Barry A. Bryer

Partner
Practices
Bar Qualifications

New York

Education

JD, University of Virginia School of Law, 1972
Editorial Board, Virginia Law Review, 1970-1972 Order of the Coif

BA, Queens College, 1969
cum laude

 

Experience

Barry A. Bryer is a partner in the New York office.  He is a corporate and securities lawyer who has focused primarily on mergers and acquisitions for more than thirty five years.  He chairs the firm's U.S. Takeover Defense Group.

Mr. Bryer has been extensively involved in both negotiated and hostile acquisitions and has represented bidders as well as targets.  Mr. Bryer also has extensive experience in leveraged buyout and restructuring transactions.  He has published numerous articles and lectured on structuring leveraged buyouts, the duties of corporate directors in takeovers and corporate governance matters and representing special board committees in conflict transactions and internal investigations.

Mr. Bryer has been particularly active in representing technology and pharmaceutical companies, including Lotus Corp when acquired by IBM; National Semiconductor Corporation in its sale of Fairchild Semiconductor and in its acquisition of Cyrix Corporation; Cheyenne Software Inc. when acquired by Computer Associates International, Inc.  The Learning Company, Inc. when acquired by SoftKey International, Inc. Micron Electronics, Inc. in the sale of its custom manufacturing business; and United Technologies Corporation in acquiring Sundstrand Corporation, and in divesting UT Automotive, Inc. Mr. Bryer has also worked on numerous international joint ventures, licensing transactions and industrial collaborations, such as the Schering-Plough/Merck joint venture that led to the development and marketing of Vytorin.

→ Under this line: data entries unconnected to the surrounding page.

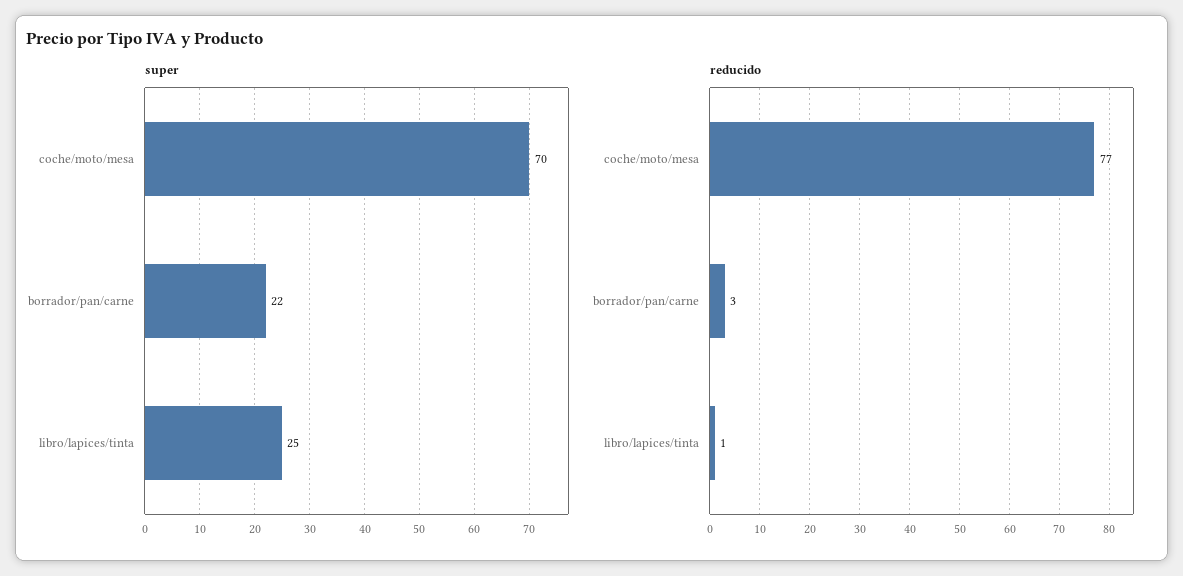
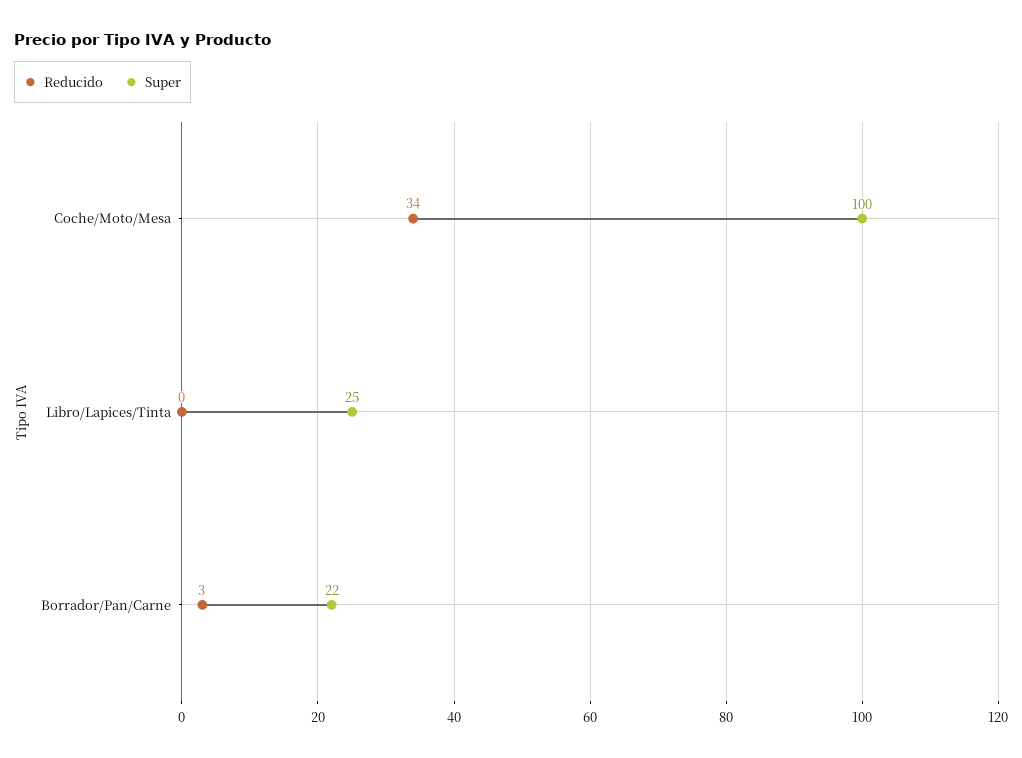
  {
    "super": {
-     "coche/moto/mesa": 70,
+     "coche/moto/mesa": 100,
      "borrador/pan/carne": 22,
      "libro/lapices/tinta": 25
    },
    "reducido": {
-     "coche/moto/mesa": 77,
+     "coche/moto/mesa": 34,
      "borrador/pan/carne": 3,
-     "libro/lapices/tinta": 1
+     "libro/lapices/tinta": 0
    }
  }

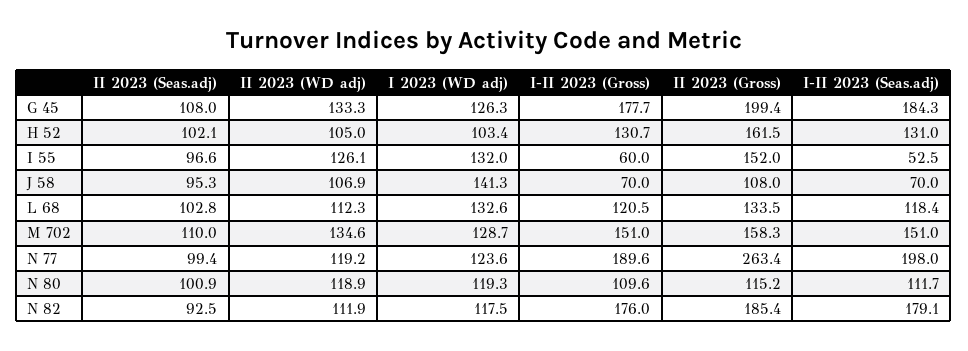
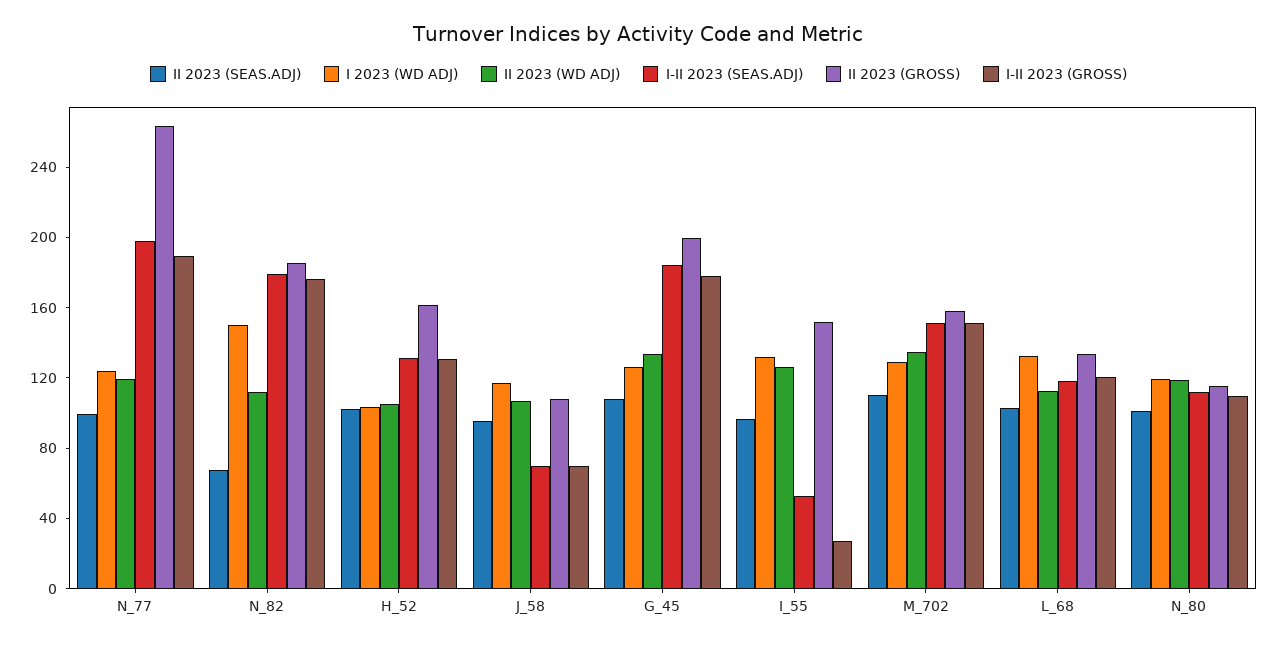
  {
    "II 2023 (Seas.adj)": {
      "G 45": 108,
      "H 52": 102.1,
      "I 55": 96.6,
      "J 58": 95.3,
      "L 68": 102.8,
      "M 702": 110,
      "N 77": 99.4,
      "N 80": 100.9,
-     "N 82": 92.5
+     "N 82": 70
    },
    "II 2023 (WD adj)": {
      "G 45": 133.3,
      "H 52": 105,
      "I 55": 126.1,
      "J 58": 106.9,
      "L 68": 112.3,
      "M 702": 134.6,
      "N 77": 119.2,
      "N 80": 118.9,
      "N 82": 111.9
    },
    "I 2023 (WD adj)": {
      "G 45": 126.3,
      "H 52": 103.4,
      "I 55": 132,
-     "J 58": 141.3,
+     "J 58": 120,
      "L 68": 132.6,
      "M 702": 128.7,
      "N 77": 123.6,
      "N 80": 119.3,
-     "N 82": 117.5
+     "N 82": 150
    },
    "I-II 2023 (Gross)": {
      "G 45": 177.7,
      "H 52": 130.7,
-     "I 55": 60,
+     "I 55": 30,
      "J 58": 70,
      "L 68": 120.5,
      "M 702": 151,
      "N 77": 189.6,
      "N 80": 109.6,
      "N 82": 176
    },
    "II 2023 (Gross)": {
      "G 45": 199.4,
      "H 52": 161.5,
      "I 55": 152,
      "J 58": 108,
      "L 68": 133.5,
      "M 702": 158.3,
      "N 77": 263.4,
      "N 80": 115.2,
      "N 82": 185.4
    },
    "I-II 2023 (Seas.adj)": {
      "G 45": 184.3,
      "H 52": 131,
      "I 55": 52.5,
      "J 58": 70,
      "L 68": 118.4,
      "M 702": 151,
      "N 77": 198,
      "N 80": 111.7,
      "N 82": 179.1
    }
  }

Since joining Latham & Watkins in 2005, Mr. Bryer represented the Pritzker Family in its sale of the Conwood Smokeless Tobacco Business to Reynolds American Inc.; FileNet Corporation when acquired by IBM; and ICOS Corporation when acquired by Eli Lilly and Company.  Mr. Bryer also was actively involved in advising the Board of Directors of the Bristol-Myers Squibb Corporation in connection with certain corporate governance matters.

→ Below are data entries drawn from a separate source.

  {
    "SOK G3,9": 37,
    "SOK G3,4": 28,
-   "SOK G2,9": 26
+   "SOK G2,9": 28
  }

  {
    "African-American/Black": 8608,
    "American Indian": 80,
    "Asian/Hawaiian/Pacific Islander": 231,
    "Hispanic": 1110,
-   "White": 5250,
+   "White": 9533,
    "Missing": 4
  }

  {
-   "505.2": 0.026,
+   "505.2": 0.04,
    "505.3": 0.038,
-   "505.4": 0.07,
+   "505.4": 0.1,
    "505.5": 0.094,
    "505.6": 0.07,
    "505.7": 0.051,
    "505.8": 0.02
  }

In 2007, Mr. Bryer represented JDS Pharmaceuticals in its sale to Noven Pharmaceuticals; the Doral Financial Corp. in its leveraged recapitalization and sale of a 90% interest to a financial consortium led by Bear Stearns Merchant Bank; Kyphon in its sale to Medtronic; and the Guitar Center in its sale to Bain Capital.

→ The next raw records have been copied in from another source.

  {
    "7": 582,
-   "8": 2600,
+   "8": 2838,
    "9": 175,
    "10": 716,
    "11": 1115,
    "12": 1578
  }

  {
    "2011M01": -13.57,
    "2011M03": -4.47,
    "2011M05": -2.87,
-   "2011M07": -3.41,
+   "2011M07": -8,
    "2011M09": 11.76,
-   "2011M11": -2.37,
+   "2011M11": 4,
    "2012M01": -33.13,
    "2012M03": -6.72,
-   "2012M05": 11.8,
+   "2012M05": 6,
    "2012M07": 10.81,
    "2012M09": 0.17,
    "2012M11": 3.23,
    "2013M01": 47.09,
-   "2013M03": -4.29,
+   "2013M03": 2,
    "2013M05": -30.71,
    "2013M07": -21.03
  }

In 2008, Mr. Bryer advised Booz Allen Hamilton in connection with the separation of its U.S. government and global commercial consulting businesses, as well as the sale of a majority stake in the U.S. government consulting business to The Carlyle Group for $2.54 billion.  Mr. Bryer also represented SG Private Banking, the wealth management arm of Societe Generale, in the formation of a global alliance with Rockefeller & Co., Inc., a global wealth management firm, as well as its minority equity investment in Rockefeller Financial Services, the parent of Rockefeller & Co. In 2009, Mr. Bryer represented CV Therapeutics in its defense against a hostile tender offer by Astellas Pharmaceuticals and in its sale to white knight Gilead Sciences. 

Mr. Bryer has been recognized as a leading M&A lawyer and corporate governance expert by such publications as the Chambers USA Legal Guide, the Legal Media Group's Guide to the World's Leading M&A Lawyers and the 2008 IFLR 1000 Guide.  Mr. Bryer was the featured "Dealmaker" in the October 1997 American Lawyer.

Mr. Bryer is an active member of the Association of the Bar of the City of New York and has served as a member of the Corporation Law Committee and of the Special Committee on Mergers, Acquisitions and Corporate Control Contests.  Prior to joining Latham & Watkins, Mr. Bryer was a partner at Wachtell, Lipton, Rosen & Katz.